• [Excerpted passage]:
──────────
Prism is a top-secret $20m-a-year NSA surveillance program, offering the agency access to information on its targets from the servers of some of the USA’s biggest technology companies: Google, Apple, Microsoft, Facebook, AOL, PalTalk and Yahoo. The UK’s spy agency GCHQ has access to Prism data.
NSA documents suggest the agency can use Prism to access information “directly from the servers” of US companies – a claim they strongly deny. Other documents showed the NSA had paid out millions of dollars to “Prism providers”, and showed Microsoft had helped the NSA circumvent its users’ encryption.
The UK’s GCHQ spy agency is operating a mass-interception network based on tapping fibre-optic cables, and using it to create a vast “internet buffer”, named Tempora – a kind of Sky+ for huge amounts of data flowing in and out of the UK. The content of communications picked up by the system are stored for three days, while metadata – sender, recipient, time, and more – is stored for up to thirty days. Metadata is effectively the “envelope” of a communcation: who it’s from, when it was sent and from where, and who it’s to, and where – but not the actual contents of the communication.
──────────
• [Aim of the task]: Please copy out the passage on the Prism and Tempora surveillance programs word for word, in full.

Dataset entries:
──────────
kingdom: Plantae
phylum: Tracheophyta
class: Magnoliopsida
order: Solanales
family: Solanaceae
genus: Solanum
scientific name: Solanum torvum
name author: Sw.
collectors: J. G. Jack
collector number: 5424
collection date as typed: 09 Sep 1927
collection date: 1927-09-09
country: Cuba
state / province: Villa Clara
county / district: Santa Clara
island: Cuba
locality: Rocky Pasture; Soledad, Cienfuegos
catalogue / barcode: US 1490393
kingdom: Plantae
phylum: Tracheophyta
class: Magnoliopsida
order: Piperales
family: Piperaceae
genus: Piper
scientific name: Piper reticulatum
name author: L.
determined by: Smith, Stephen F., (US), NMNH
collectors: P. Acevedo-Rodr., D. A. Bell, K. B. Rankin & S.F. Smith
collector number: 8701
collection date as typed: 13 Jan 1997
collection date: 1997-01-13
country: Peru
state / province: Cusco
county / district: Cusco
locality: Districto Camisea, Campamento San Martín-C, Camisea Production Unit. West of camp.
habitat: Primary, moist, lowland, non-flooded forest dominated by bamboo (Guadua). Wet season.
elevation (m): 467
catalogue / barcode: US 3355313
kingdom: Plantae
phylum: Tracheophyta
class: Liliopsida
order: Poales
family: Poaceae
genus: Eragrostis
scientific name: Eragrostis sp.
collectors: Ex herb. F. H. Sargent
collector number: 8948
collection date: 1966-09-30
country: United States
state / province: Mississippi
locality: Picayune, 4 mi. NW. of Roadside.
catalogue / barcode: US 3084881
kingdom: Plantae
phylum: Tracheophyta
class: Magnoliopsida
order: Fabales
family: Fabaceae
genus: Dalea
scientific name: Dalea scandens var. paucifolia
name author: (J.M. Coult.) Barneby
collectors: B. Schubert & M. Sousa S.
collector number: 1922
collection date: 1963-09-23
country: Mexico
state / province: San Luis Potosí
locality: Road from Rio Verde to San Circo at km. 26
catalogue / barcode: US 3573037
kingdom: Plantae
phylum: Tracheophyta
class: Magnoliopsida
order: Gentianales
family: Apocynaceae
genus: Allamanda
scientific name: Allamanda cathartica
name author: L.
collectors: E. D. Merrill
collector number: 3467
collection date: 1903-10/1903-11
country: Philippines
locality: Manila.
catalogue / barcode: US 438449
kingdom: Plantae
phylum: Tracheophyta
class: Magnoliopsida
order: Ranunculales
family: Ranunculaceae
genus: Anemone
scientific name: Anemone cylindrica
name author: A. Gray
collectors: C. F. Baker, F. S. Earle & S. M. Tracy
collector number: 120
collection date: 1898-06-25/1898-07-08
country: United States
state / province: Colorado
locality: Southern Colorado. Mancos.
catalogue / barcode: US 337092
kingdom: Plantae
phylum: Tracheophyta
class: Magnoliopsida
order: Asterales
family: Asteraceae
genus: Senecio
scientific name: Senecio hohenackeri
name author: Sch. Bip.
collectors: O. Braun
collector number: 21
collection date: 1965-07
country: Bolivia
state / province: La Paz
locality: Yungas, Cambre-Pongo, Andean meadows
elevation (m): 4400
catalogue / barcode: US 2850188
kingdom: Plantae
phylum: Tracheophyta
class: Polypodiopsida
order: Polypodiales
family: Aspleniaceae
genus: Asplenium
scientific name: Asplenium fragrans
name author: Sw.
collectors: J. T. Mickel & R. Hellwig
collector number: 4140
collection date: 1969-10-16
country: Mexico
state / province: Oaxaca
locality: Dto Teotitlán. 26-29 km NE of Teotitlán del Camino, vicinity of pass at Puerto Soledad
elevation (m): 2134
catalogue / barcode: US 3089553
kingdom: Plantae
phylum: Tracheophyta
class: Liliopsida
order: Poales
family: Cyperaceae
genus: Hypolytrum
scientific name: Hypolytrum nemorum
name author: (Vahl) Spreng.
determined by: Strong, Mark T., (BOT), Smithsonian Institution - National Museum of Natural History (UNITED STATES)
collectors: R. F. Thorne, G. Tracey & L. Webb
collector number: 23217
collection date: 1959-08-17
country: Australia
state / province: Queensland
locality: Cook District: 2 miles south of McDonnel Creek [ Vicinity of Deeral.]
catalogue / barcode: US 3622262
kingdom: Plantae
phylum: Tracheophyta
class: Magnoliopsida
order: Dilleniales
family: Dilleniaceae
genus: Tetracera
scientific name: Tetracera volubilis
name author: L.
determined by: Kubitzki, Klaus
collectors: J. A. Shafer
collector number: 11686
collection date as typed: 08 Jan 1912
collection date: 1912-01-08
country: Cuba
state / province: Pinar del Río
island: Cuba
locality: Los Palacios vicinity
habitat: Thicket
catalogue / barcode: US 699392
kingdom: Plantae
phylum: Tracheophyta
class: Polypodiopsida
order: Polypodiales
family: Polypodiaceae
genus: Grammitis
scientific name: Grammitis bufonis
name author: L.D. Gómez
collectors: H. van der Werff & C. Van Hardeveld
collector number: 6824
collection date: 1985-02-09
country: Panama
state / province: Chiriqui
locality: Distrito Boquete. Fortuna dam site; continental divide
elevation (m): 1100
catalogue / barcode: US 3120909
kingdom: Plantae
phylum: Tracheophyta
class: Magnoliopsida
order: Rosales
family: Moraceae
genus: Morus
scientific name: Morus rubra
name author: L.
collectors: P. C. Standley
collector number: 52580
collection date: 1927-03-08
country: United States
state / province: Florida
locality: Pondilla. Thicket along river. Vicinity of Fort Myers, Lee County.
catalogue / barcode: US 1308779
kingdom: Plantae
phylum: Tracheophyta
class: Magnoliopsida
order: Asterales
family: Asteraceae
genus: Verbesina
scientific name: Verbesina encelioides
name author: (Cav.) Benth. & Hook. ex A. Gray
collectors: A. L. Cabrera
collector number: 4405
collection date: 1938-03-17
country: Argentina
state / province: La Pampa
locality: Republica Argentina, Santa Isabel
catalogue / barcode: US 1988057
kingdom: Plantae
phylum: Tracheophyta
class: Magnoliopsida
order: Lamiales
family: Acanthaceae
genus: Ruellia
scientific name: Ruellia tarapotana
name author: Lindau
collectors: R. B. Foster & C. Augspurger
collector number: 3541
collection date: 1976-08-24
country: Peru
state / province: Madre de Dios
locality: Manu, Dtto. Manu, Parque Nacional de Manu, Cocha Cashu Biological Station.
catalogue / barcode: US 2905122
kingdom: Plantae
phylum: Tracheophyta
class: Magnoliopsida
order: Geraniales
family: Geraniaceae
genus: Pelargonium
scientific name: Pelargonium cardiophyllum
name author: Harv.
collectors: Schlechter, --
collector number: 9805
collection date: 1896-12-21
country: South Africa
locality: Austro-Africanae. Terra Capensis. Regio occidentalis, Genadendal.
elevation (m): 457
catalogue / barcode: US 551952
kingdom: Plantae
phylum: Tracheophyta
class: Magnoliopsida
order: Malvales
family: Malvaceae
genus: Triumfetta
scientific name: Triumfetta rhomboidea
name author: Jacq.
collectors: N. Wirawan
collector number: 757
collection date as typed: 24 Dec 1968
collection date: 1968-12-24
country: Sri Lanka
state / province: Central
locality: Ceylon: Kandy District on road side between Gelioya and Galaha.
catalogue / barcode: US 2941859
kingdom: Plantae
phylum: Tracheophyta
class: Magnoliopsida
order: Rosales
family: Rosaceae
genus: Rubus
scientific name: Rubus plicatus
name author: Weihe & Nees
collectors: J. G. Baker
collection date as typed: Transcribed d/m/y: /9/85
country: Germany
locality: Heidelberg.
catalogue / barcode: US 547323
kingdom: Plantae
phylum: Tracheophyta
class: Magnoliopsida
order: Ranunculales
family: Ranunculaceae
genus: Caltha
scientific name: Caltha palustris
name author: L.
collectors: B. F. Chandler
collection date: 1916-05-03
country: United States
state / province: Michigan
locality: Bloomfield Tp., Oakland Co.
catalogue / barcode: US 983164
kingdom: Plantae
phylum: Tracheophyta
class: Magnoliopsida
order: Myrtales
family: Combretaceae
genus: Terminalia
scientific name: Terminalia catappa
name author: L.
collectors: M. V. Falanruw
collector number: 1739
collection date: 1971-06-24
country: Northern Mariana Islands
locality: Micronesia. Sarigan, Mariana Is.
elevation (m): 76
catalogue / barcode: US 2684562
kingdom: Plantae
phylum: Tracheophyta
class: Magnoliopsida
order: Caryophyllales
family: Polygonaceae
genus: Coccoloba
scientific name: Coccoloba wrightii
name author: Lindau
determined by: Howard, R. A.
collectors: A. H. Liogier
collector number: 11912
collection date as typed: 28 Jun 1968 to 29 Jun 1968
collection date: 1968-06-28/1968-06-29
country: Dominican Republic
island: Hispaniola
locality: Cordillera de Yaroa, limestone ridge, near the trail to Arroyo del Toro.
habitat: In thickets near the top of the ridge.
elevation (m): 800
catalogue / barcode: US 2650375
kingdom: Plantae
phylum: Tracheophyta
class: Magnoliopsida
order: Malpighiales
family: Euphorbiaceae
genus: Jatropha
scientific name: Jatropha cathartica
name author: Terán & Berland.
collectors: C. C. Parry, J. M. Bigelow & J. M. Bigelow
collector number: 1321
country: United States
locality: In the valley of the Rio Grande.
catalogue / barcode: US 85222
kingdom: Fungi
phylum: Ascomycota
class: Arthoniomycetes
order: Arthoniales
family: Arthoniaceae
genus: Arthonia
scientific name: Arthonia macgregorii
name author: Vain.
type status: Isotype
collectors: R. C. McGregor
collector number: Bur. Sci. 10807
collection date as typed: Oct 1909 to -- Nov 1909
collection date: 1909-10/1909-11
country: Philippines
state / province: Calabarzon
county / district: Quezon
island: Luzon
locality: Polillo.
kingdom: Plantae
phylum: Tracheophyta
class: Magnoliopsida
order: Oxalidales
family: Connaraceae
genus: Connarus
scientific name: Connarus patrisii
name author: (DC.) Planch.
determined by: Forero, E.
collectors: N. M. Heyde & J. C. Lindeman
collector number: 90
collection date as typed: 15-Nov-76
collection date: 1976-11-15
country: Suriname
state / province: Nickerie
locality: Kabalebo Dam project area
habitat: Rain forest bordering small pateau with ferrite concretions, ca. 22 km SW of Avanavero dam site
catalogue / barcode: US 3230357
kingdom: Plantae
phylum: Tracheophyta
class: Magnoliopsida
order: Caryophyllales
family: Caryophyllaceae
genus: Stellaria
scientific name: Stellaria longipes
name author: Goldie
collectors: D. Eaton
──────────
• [Task answer]:
Prism is a top-secret $20m-a-year NSA surveillance program, offering the agency access to information on its targets from the servers of some of the USA’s biggest technology companies: Google, Apple, Microsoft, Facebook, AOL, PalTalk and Yahoo. The UK’s spy agency GCHQ has access to Prism data.
NSA documents suggest the agency can use Prism to access information “directly from the servers” of US companies – a claim they strongly deny. Other documents showed the NSA had paid out millions of dollars to “Prism providers”, and showed Microsoft had helped the NSA circumvent its users’ encryption.
The UK’s GCHQ spy agency is operating a mass-interception network based on tapping fibre-optic cables, and using it to create a vast “internet buffer”, named Tempora – a kind of Sky+ for huge amounts of data flowing in and out of the UK. The content of communications picked up by the system are stored for three days, while metadata – sender, recipient, time, and more – is stored for up to thirty days. Metadata is effectively the “envelope” of a communcation: who it’s from, when it was sent and from where, and who it’s to, and where – but not the actual contents of the communication.